[課題]: 以下のレコードで「vehicles」という文字列を含む行を数え、その数だけを答えよ。

--------------------------------

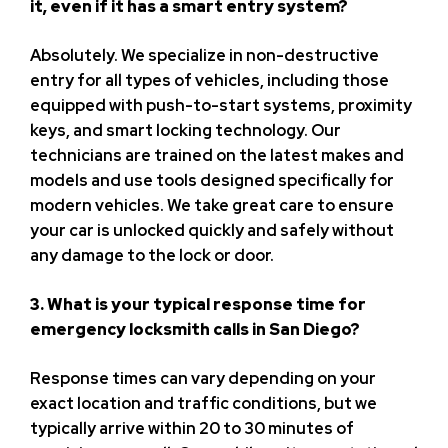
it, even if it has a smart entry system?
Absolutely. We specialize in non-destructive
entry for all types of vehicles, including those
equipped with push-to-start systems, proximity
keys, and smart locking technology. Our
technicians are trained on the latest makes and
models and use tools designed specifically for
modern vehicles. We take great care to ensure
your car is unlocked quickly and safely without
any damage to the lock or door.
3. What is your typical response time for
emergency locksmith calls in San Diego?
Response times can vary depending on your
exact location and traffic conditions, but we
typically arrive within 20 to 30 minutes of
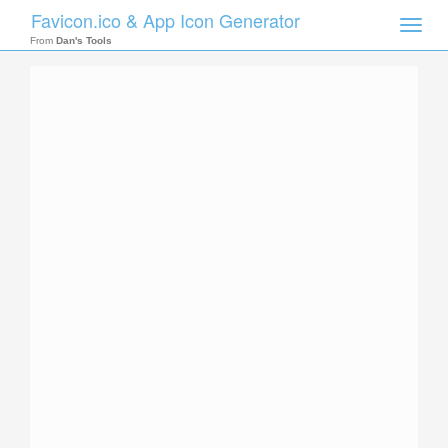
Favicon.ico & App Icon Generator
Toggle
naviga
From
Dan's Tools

--------------------------------

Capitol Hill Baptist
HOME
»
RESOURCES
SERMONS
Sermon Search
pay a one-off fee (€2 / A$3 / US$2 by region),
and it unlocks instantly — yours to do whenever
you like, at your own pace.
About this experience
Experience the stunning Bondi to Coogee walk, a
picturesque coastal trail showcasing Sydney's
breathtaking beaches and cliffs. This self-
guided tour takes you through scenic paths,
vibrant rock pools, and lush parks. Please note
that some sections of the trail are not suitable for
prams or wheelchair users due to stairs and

--------------------------------

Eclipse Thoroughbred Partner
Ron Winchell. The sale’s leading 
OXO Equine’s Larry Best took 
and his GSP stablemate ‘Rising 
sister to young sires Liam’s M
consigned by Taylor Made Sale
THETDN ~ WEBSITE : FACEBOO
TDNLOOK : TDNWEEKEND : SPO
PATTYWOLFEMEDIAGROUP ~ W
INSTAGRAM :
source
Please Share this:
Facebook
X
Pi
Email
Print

--------------------------------

[最終回答]: 2